9th Circuit: SB-1 Is Either Preempted...
or Not
California’s Financial Information Privacy Act (Fin. Code §4050) (better known as "SB-1") departed from the Gramm-Leach-Bliley
Act because it required customer "opt-in" consent when financial institutions share nonpublic customer information with non-affiliates,
and "opt-out" choice to share such information with affiliates. In June, the Ninth Circuit held that SB-1 is preempted as
to affiliate sharing. (See American Bankers Associationv.Gould, 412 F.3d 1081 (9th Cir. 2005).) Or did it? Let’s take a look.
On the one hand, the court held that SB-1 is preempted to the extent the law applies to information shared between affiliates
concerning consumers’ "credit worthiness, credit standing, credit capacity, character, general reputation, personal characteristics,
or mode of living" that is used, expected to be used, or collected for the purpose of establishing eligibility for "credit
or insurance," employment, or other authorized purpose." That goes further than the district court, which had ruled that
SB-1 was not preempted in any respect. On the other hand, the Ninth Circuit remanded, and instructed the district court to
decide which SB-1 affiliate-sharing provisions survive preemption. The plaintiffs have now moved for judgment, arguing that
there is nothing in SB-1 that isn’t preempted. Hearing is set for mid-September.

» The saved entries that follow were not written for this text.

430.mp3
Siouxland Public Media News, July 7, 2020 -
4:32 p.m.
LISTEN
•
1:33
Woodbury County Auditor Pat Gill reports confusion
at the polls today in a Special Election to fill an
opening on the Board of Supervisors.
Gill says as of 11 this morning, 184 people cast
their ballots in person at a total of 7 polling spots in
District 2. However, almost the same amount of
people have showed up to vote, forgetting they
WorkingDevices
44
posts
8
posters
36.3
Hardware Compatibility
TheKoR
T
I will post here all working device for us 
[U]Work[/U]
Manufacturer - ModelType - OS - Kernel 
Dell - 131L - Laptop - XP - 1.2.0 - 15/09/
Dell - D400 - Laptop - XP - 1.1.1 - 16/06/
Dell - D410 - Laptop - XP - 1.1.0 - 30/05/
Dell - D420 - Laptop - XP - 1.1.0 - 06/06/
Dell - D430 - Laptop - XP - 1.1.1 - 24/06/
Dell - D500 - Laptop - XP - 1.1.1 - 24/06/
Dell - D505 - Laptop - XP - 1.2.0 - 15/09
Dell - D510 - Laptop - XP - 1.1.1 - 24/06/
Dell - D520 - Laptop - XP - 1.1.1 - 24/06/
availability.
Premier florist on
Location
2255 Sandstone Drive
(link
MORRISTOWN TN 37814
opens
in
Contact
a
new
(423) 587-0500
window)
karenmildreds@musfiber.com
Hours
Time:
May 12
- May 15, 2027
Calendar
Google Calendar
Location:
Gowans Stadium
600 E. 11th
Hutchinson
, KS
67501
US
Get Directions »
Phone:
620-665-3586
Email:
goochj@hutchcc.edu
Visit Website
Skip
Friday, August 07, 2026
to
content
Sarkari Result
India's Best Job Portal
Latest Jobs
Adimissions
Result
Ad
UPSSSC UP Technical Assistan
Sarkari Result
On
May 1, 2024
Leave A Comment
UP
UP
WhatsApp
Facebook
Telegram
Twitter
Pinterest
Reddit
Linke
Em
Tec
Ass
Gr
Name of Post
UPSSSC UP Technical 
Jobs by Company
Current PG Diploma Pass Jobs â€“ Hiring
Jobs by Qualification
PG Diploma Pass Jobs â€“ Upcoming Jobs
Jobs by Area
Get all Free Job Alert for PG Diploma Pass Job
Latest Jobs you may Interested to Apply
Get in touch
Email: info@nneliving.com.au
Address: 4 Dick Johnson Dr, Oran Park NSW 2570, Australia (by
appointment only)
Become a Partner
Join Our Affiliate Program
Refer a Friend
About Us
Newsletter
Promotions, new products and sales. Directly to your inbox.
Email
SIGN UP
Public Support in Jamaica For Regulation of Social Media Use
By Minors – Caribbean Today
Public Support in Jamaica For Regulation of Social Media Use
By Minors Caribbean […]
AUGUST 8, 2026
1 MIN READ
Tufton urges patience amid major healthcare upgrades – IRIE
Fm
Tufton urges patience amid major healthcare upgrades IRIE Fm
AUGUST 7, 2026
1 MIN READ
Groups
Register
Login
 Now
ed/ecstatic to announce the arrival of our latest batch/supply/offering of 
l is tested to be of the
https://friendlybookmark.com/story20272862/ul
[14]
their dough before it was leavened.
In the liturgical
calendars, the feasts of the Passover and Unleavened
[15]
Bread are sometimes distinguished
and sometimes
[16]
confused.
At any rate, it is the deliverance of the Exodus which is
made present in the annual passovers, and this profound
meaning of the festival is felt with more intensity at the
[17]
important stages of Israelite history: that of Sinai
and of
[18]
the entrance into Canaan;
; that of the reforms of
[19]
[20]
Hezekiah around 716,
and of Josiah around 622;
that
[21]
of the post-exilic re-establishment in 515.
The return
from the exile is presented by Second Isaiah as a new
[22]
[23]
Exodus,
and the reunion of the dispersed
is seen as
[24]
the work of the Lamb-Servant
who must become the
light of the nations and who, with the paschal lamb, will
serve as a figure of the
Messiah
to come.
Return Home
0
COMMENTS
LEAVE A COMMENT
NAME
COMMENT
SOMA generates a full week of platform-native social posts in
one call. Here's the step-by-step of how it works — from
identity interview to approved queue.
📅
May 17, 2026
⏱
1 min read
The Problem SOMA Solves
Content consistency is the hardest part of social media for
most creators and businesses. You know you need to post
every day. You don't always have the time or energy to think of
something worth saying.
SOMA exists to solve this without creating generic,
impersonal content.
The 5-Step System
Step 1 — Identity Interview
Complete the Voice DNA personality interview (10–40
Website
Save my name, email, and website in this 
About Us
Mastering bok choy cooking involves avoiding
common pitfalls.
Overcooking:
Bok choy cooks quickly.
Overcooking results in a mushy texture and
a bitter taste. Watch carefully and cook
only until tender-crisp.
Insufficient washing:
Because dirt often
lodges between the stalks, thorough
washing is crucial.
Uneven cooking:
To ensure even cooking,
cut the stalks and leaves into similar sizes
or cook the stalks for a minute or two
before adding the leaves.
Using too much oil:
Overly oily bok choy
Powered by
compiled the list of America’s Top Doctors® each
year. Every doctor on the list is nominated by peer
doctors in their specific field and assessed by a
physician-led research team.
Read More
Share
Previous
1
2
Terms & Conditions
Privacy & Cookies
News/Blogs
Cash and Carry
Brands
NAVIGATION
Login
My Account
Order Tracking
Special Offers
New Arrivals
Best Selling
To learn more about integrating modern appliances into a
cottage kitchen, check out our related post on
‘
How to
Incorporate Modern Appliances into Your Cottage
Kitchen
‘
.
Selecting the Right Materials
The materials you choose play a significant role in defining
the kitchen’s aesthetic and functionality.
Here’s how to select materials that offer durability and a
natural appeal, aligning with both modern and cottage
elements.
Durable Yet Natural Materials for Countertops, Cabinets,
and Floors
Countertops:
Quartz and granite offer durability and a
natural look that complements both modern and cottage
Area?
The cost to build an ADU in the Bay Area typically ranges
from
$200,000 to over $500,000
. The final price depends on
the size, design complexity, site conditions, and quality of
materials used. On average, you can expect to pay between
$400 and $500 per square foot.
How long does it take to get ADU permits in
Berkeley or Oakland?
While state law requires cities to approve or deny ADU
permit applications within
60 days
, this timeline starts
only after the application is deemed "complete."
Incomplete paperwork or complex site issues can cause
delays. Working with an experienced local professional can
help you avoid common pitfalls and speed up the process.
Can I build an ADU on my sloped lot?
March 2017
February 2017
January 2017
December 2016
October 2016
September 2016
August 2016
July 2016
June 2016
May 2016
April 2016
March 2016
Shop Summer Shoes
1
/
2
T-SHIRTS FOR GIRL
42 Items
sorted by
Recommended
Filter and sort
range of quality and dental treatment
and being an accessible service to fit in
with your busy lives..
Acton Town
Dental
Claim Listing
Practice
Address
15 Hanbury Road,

Practice Tip: ABA v. Gould could be a compliance headache. An institution might have different "bundles" of customer information, each subject to a different
privacy regime. Some financial institutions have identified hundreds of bundles. Until the district court sorts this out (and
maybe not until after another appeal), or until the FACT Act affiliate marketing rules become effective, financial institutions
with California customers face a challenge in determining what information is subject to federal affiliate sharing rules and
what is subject to SB-1 affiliate sharing rules.
For more information, contact Rick Fischer (rfischer@mofo.com).
FCRA Doesn’t Require ID Theft Notification
The Fair Credit Reporting Act doesn’t require that a creditor contact the victim of an identity theft where the debtor disputes
the charge on a credit report and claims fraud, so says the Seventh Circuit. In Westrav.Credit Control of Pinellas, 409 F.3d 825 (7th Cir. 2005), a credit union’s failure to contact the victim was reasonable under FCRA. To contact every
single individual who disputes a charge would be "terribly inefficient and such action is not required by the FCRA."
Data Breach Class Actions
"Who pays?" following a data loss is something Congress is trying to sort out. But class action lawyers aren’t waiting. Suits
have been filed in California against ChoicePoint, LexisNexis, CardSystems, and dozens of others. It’s not just private lawyers either. In June, the Ohio
Attorney General sued a discount shoe retailer to force it to notify some 700,000 customers following a data breach. Ohio law doesn’t even require notification. The suit is based on an unfairness or implied warranty theory ("when a consumer gives
personal information, there’s an implied warranty that the company will protect it").
Practice Tip: Companies can’t predict when or how breaches will occur, but they can protect themselves in other ways. Some insurers, for
example, offer cybersecurity insurance. Some banks are even offering their customers ID theft products for a monthly subscription
fee. The Firm is currently defending several data loss class actions and is counseling companies in different industries on
ways to protect themselves.
For more information, contact Tom Scanlon (tscanlon@mofo.com).
Is Notification Worth It?
Are the costs of notification worth it? Businesses already spend $50 billion a year on ID theft and antifraud programs. But
the benefit to consumers is only around $7.50 to $10 per individual whose data has been compromised. Why? Most ID theft doesn’t
involve a data security breach, only 2% of consumers whose data is compromised become victims of fraud and, of these, most
are victims of credit card theft, for which consumers have limited liability and, in the Visa and MasterCard systems, no liability
at all for fraud transactions. Consider this: Even the best notification will eliminate only 10-20% of the costs.